» **Information shown**:
★ ★ ★ ★ ★
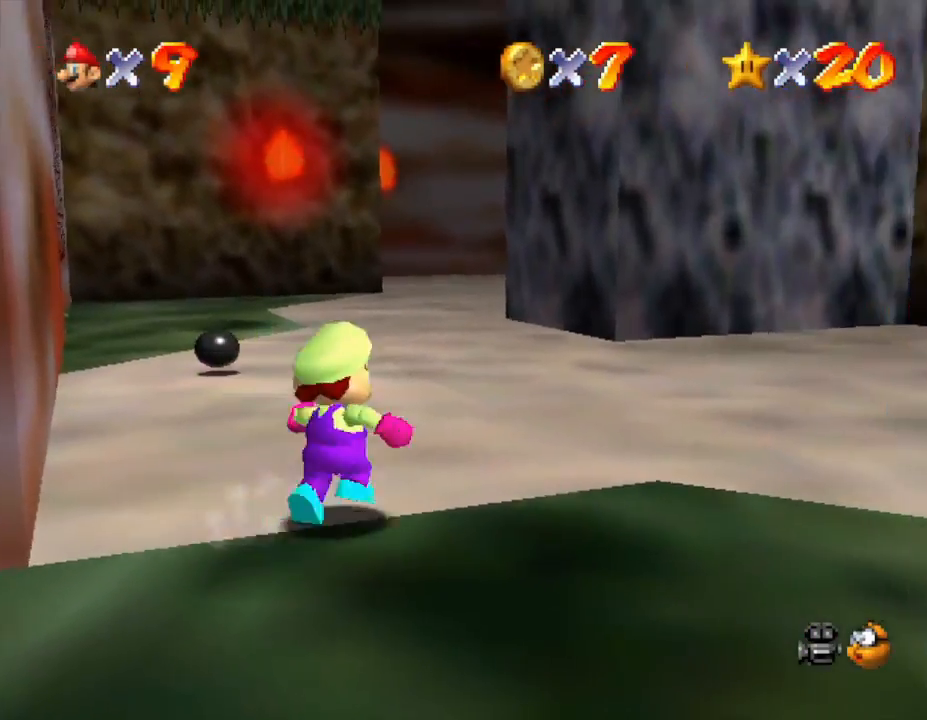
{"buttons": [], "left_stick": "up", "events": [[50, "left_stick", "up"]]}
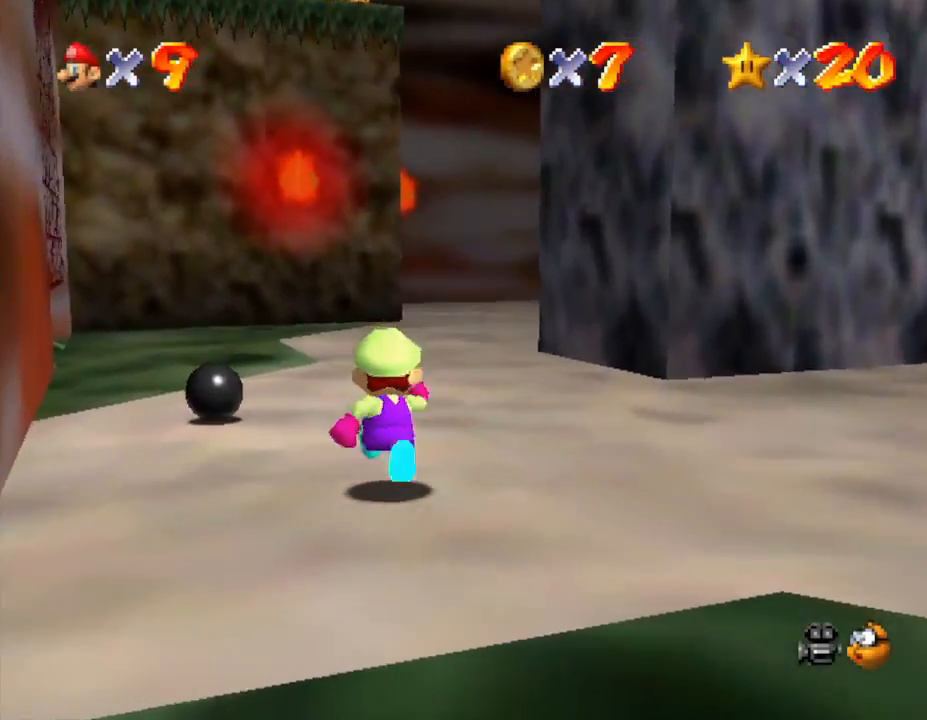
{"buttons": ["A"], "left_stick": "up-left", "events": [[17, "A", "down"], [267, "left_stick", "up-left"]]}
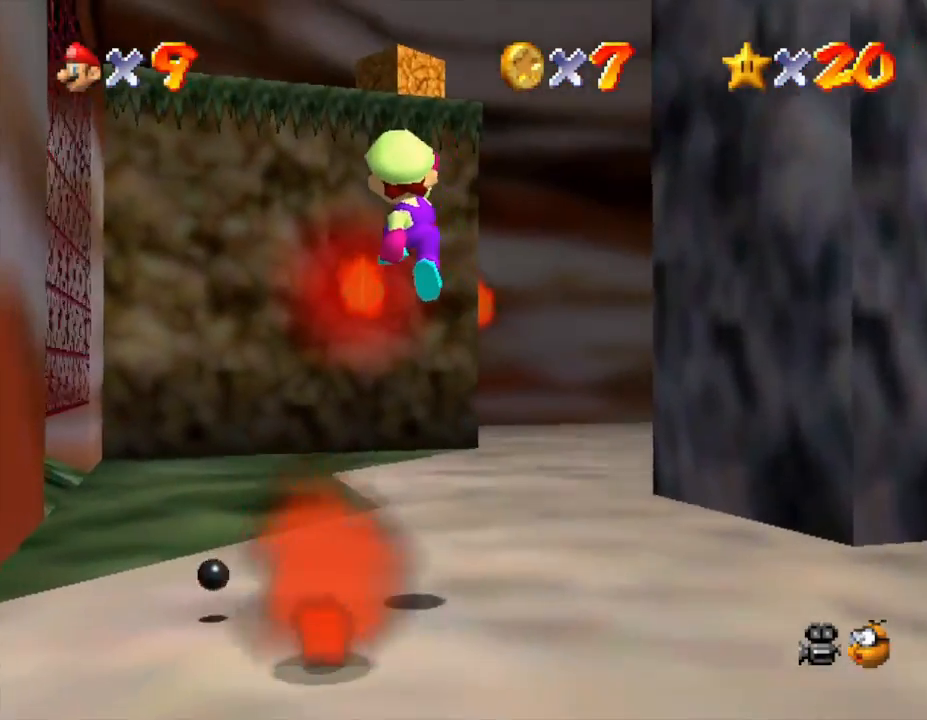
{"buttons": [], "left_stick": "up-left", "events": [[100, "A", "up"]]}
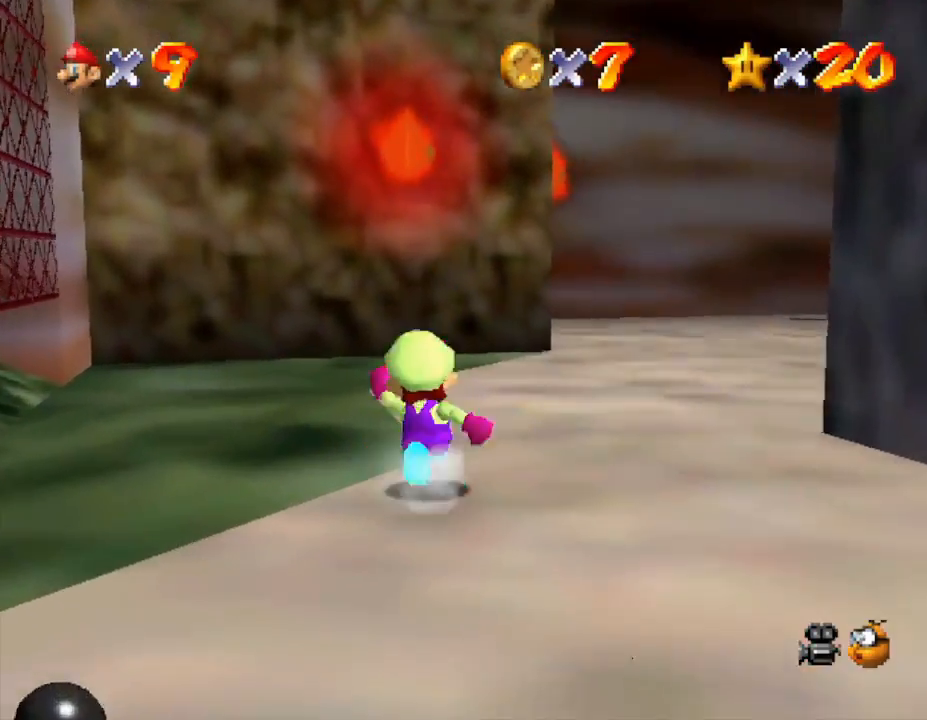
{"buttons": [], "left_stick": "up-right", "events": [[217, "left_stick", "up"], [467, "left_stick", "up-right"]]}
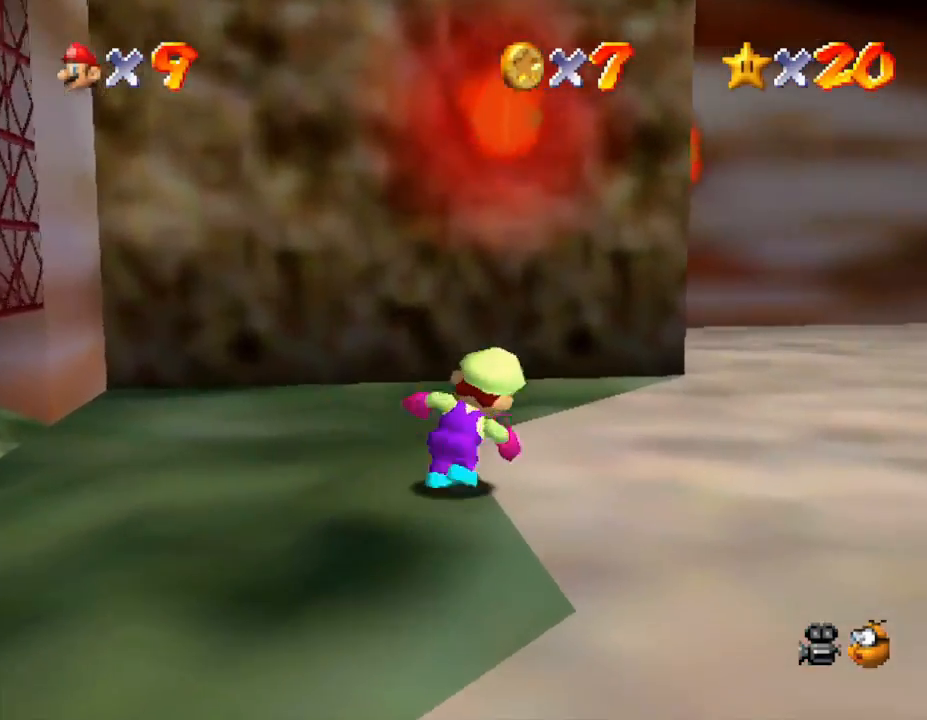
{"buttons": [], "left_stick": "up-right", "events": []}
★ ★ ★ ★ ★
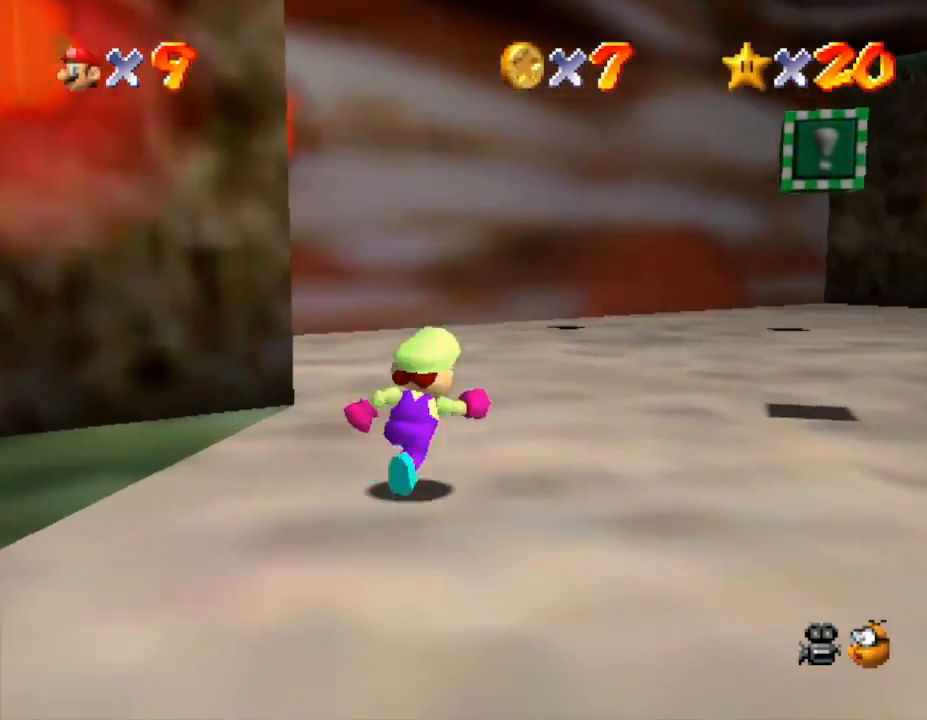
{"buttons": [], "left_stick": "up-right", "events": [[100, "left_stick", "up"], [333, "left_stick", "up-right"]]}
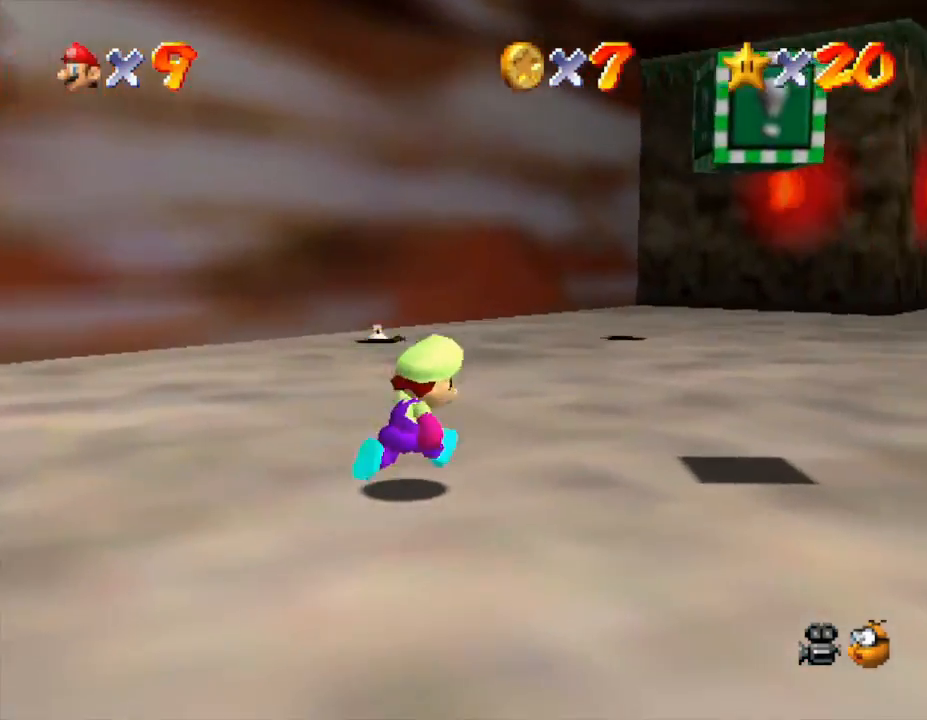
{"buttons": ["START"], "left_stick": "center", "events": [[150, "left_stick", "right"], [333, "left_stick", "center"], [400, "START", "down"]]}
★ ★ ★ ★ ★
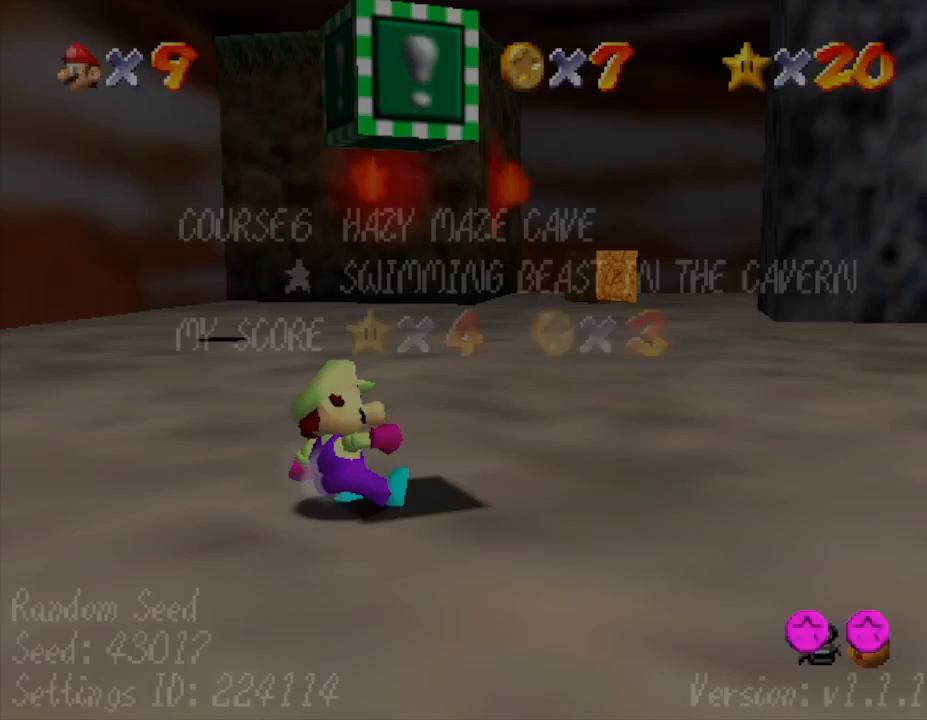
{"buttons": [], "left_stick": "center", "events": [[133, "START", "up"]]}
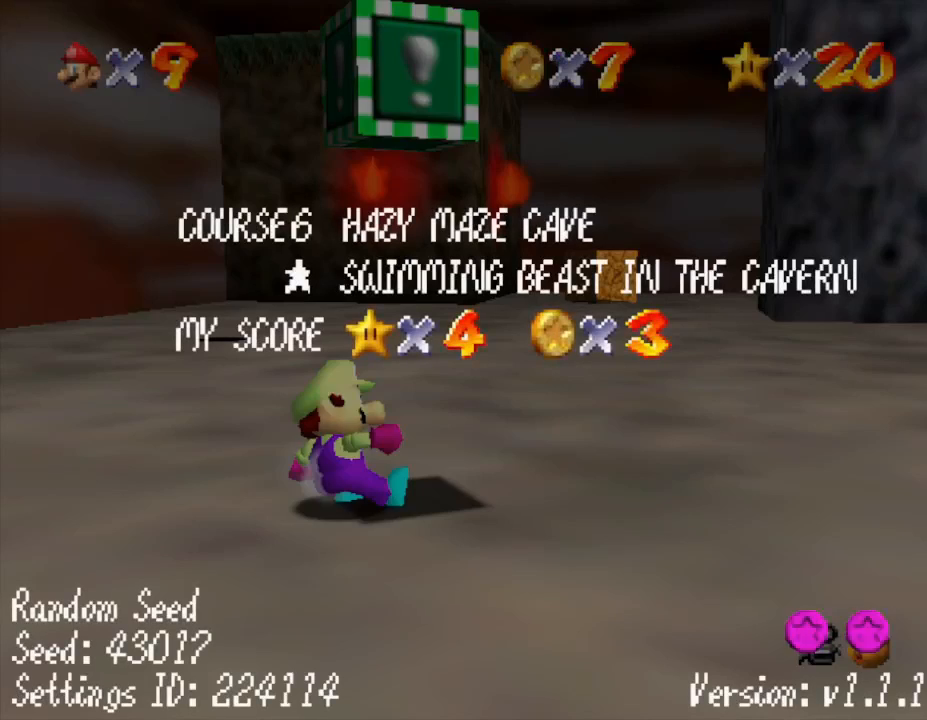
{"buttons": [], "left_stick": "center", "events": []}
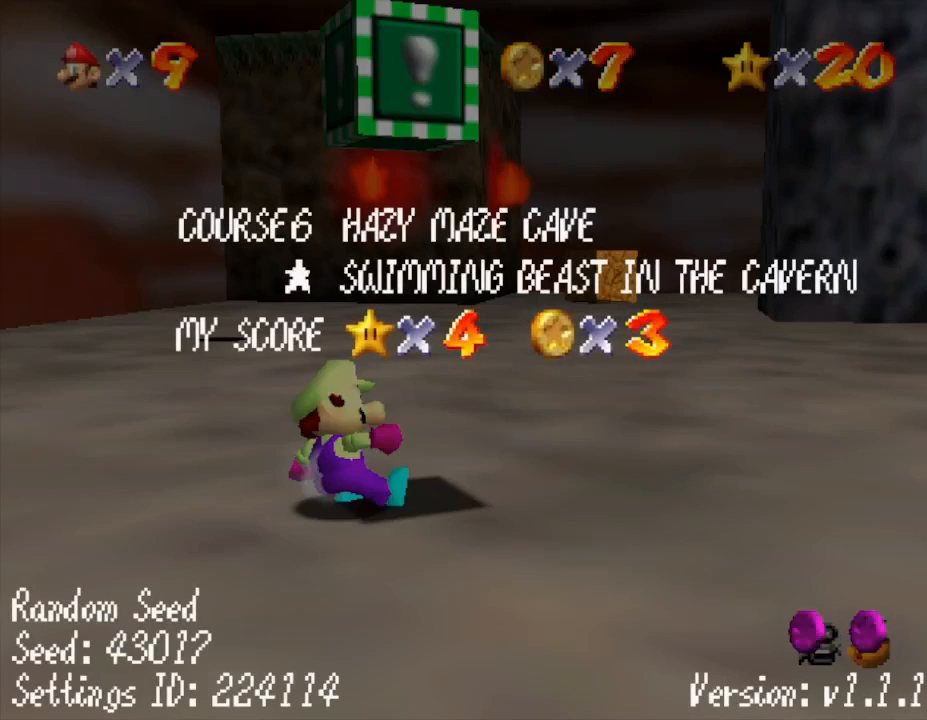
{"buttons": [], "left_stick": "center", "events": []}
★ ★ ★ ★ ★
» **Work order**:
Once you have counted the lines of the records that contain the word "center", give the count and nothing else.

» **Output of the task**:
4